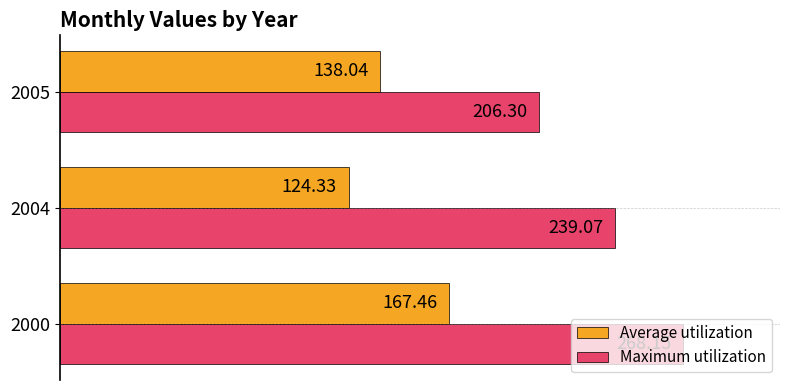

Rank the categories by Maximum utilization value from highest to lowest.

2000, 2004, 2005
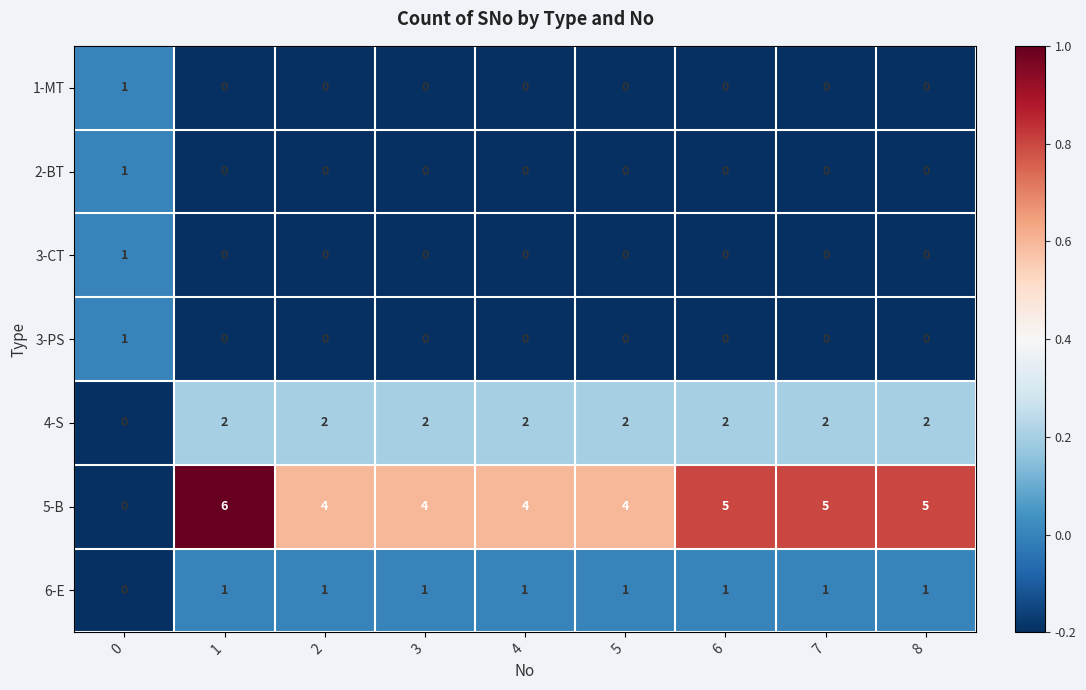

Count the 2-BT values in the range 0 to 1.

9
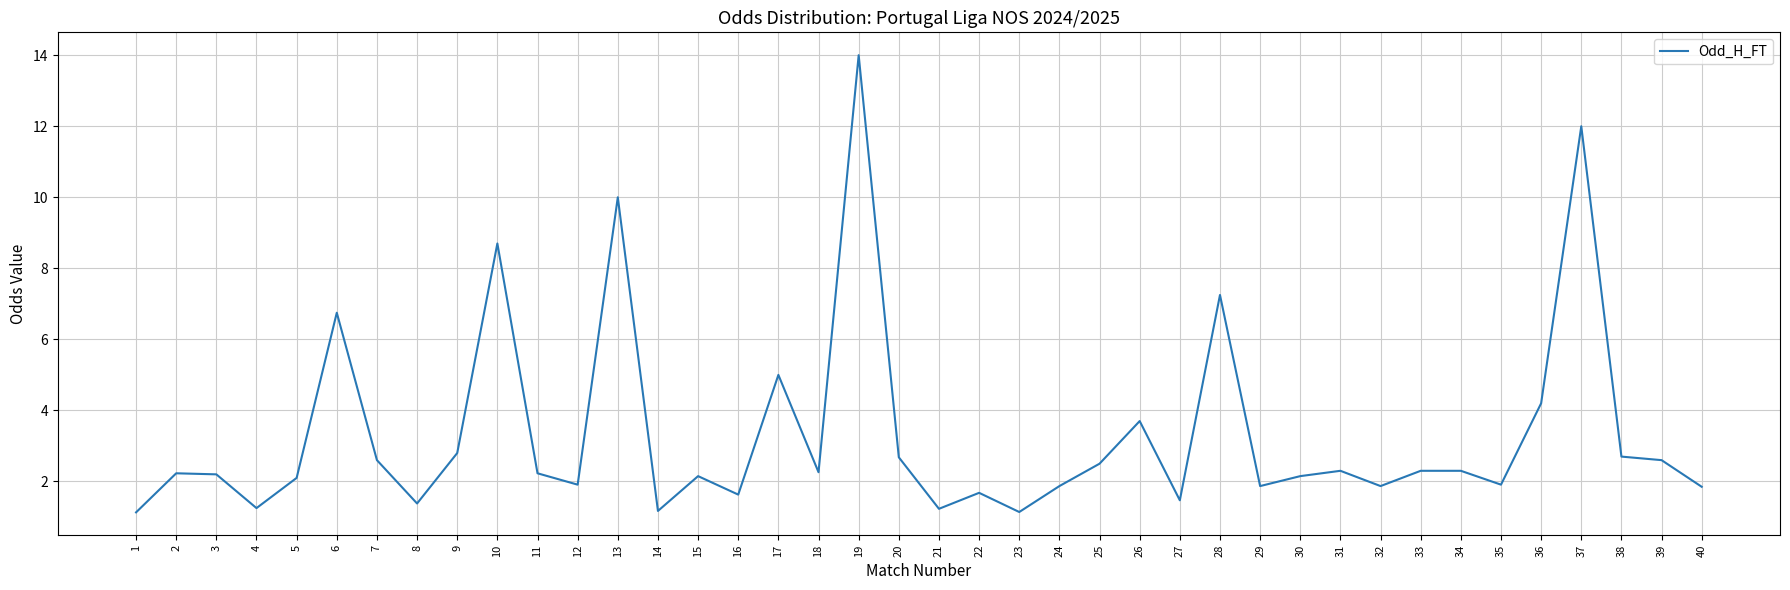

What is the difference between the values at 21 and 40?

0.6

------------------------------------

WORK TASK »
Write out every row above word for word, leaving out the pictures.

ANSWER FOR THE TASK »
Rank the categories by Maximum utilization value from highest to lowest.

2000, 2004, 2005

Count the 2-BT values in the range 0 to 1.

9

What is the difference between the values at 21 and 40?

0.6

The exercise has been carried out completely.